Voters head to the polls in Taos County

Morning turnout in primary election slow but steady in some precincts


Polls opened at 7 a.m. for the primary election Tuesday (June 5).

Bernice Valerio, and her co-helpers in Precinct 19 arrived at 6 a.m. to take up their positions at the table in the Ranchos Elementary School gym. All day today, they will to check off voters as they come in and pick up their ballots.

"I've been doing this for 34 years," said Valerio, a Republican. "It's fun. I like chatting with people." 

Her husband Armando Valerio, also a Republican, has helped out for a few years.

So have Bernice Valerio's sister Cindy Jeantette and her husband Peter, both Democrats. Peter Jeantette was monitoring the ballot box as people put their ballot in to have their vote tabulated. 

Yes, they laughed, they do have interesting dinner conversations around politics. 

By 8 a.m., only about 15 of the 1,180 registered voters in the precinct had shown up to vote. Most of those registered are Democrats although there's a handful of Republicans and at least one Liberterian. 

They said it isn't unusual for far fewer voters to turn out for the primary election than the general one in November.

Seated at the table with them was newbie poll worker Martín Duran, serving as the precinct judge. "We inducted him this morning," quipped Peter Jeantette. 

Bernice Valerio meanwhile was on the phone ordering LotaBurgers for everyone. "You want green chile?" she asked.
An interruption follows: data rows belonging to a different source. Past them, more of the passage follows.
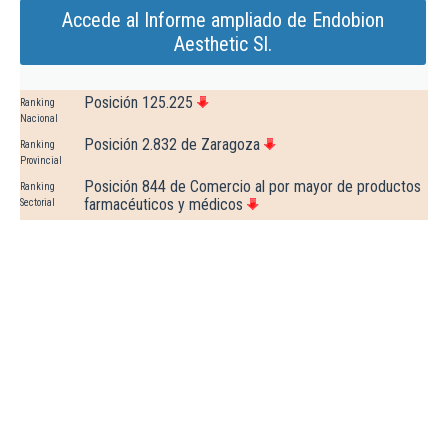
Accede al Informe ampliado de Endobion
Aesthetic Sl.
Posición 125.225
Ranking
Nacional
Posición 2.832 de Zaragoza
Ranking
Provincial
Posición 844 de Comercio al por mayor de productos
Ranking
farmacéuticos y médicos
Sectorial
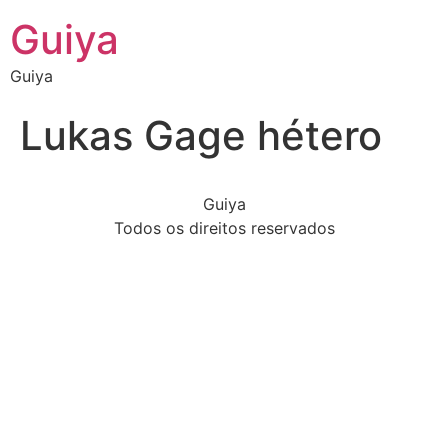
Guiya
Guiya
Lukas Gage hétero
Guiya
Todos os direitos reservados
Every precinct in the county tries to have both Republicans and Democrats help at the polling places. Armando Valerio said back in the day, people from each party would compete to see who brought the best food for poll workers. 

Across the gym seated at the polling table for Precinct 34, precinct judge Daphne Mondragon said, with luck, they hope at least 200 of their 663 registered voters cast their ballots. She, her husband Rick and son Hugh, all three Republicans, were at the table with lone Democrat Roberta Garcia.

Hugh Mondragon was experiencing his first time as a poll worker. It will be a long day by the time he's done, from 6 a.m. to 7 p.m.

Election day in the small communities surrounding Taos is as much social gathering as it is civic duty.

A mile or so south of the Ranchos school gym, a steady trickle of voters were stopping by the Talpa Community Center, once a school, to cast their ballots in Precinct 21. The precinct has 883 registered voters. By 8:30, about 28 voters had stopped by.

Lloyd and Grace Rivera stopped by to vote and joked with the poll workers. 

Norman and Ruby T. Martinez were the Republicans helping out at the table. "Proud ones," Norman Martinez said emphatically.

Democrat Barbara Santistevan, the precinct's judge for 27 years, had roped her daughter Valerie Loera into helping out four years ago. "I'm going to be stuck with this when she decides to leave," Loera joked. "But it gives me a break from the kids."